Posted: 11:47 AM, Feb 15, 2019
Updated: 2019-02-15 23:33:06-05
Darrin Reasby with heart-shaped cakes

He's an artist, chef, teacher, creator and entrepreneur -- a man of many talents.

After he was forced to face his mortality, Darrin Reasby is now a survivor who brings people together to help young people dream big.

Reasby does not play the lottery. He says he already won a year and a half ago when he got a new heart.

"I already got my ticket...I already got my heart...I already won the lottery...you can't just buy a heart," Reasby said.

A new heart was the only option when Darrin was diagnosed with end-stage heart disease. Doctors say his heart was only working at 20 percent.

A heart transplant at Froedtert and the Medical College of Wisconsin saved his life.

"I feel alive!" he said.

Now this longtime Milwaukee artist is on a mission to encourage young people to think entrepreneurship.

"He actually helped me start my own boutique, its called "Lights, Camera, Action. It's for young girls 6-16," 19-year-old Daisha Moss said.

Financial literacy is just one reason Darrin Reasby and local photographer Yvonne Kemp run Born2Dream. It's a program offering young girls important life skills.

Kemp says the young girls learn "how to be a lady. We call them divas. What it truly means to be a good young lady."

Jazale's Art Studio in Milwaukee features Born2Dream artists in it's latest exhibit.

"We want people to see this we want the community to see this. We want kids to see this...I think this is a place where something in here is going to spark everybody who comes in," gallery owner Darren Hill said.

Reasby's, Kemp's, and Moss' artwork are all on display.

"I began Born2Dream when I was in the sixth grade. I was really shy at that time. That's one thing it has helped me do, it has helped me overcome some of that shyness and definitely has built up my confidence," Moss said.
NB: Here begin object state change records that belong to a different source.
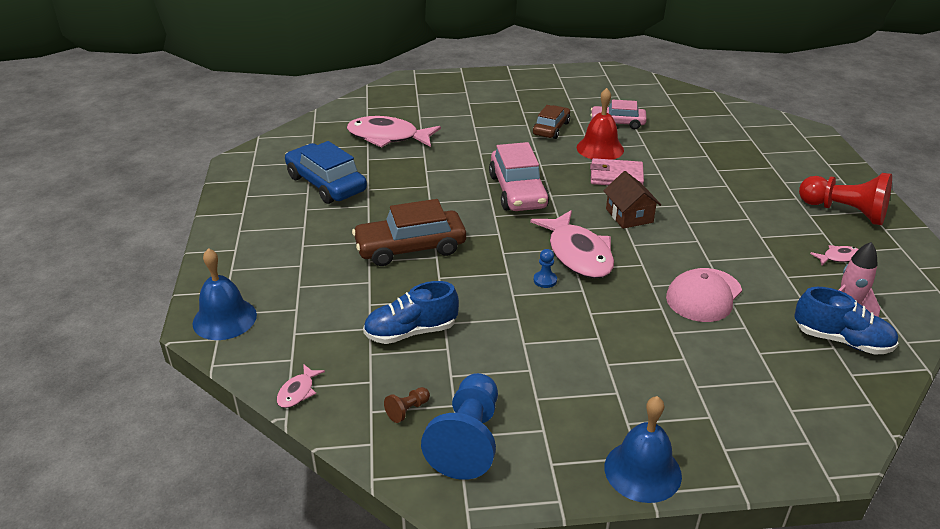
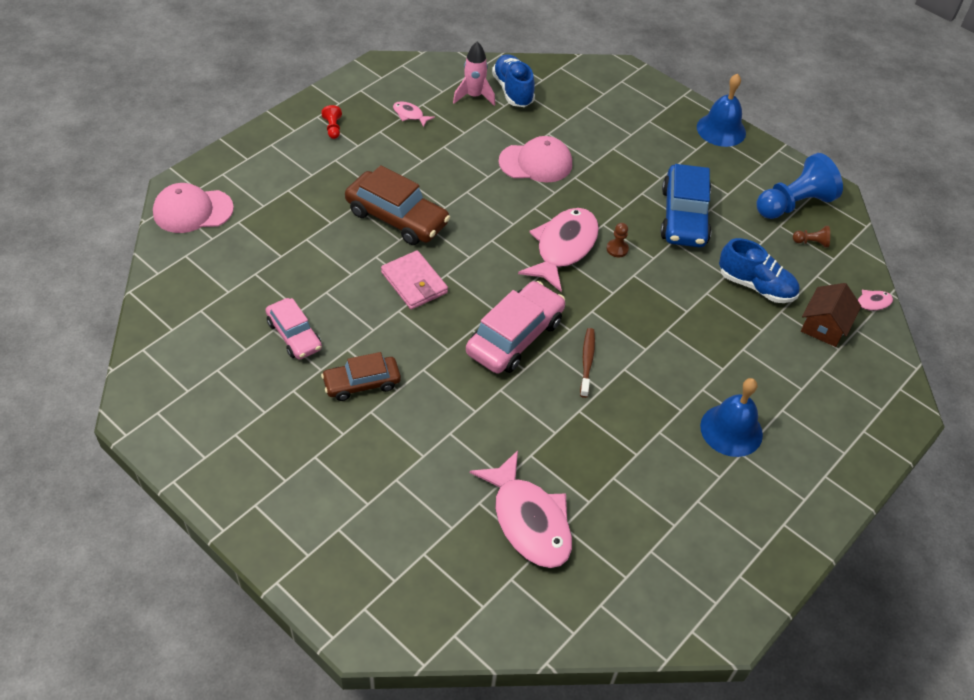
camera: 135 degrees left, 15 degrees up
(224, 319) = (883, 402): blue bell -> blue bell (731, 430)
(326, 184) = (668, 497): blue car -> blue car (683, 216)
(410, 247) = (676, 354): brown car -> brown car (397, 218)
(458, 207) = (587, 361): none -> brown toothbrush
(545, 280) = (617, 249): blue pawn -> brown pawn
(600, 148) = (369, 321): red bell -> none
(629, 215) = (473, 244): brown house -> brown house (824, 326)
(778, 128) = (192, 211): none -> pink cap
(844, 212) = (333, 128): red pawn -> red pawn, size x0.42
Darrin Reasby is determined to stay creative and help nurture the young. He's also set up an online bakery business called "RU Kidding." It's mission is to teach youth cooking skills and how to run a business. After a lifesaving heart transplant, Reasby knows how fragile life can be.

"If I stop doing what I'm doing a little of me falls apart, because that's what keeps this heart going," he said.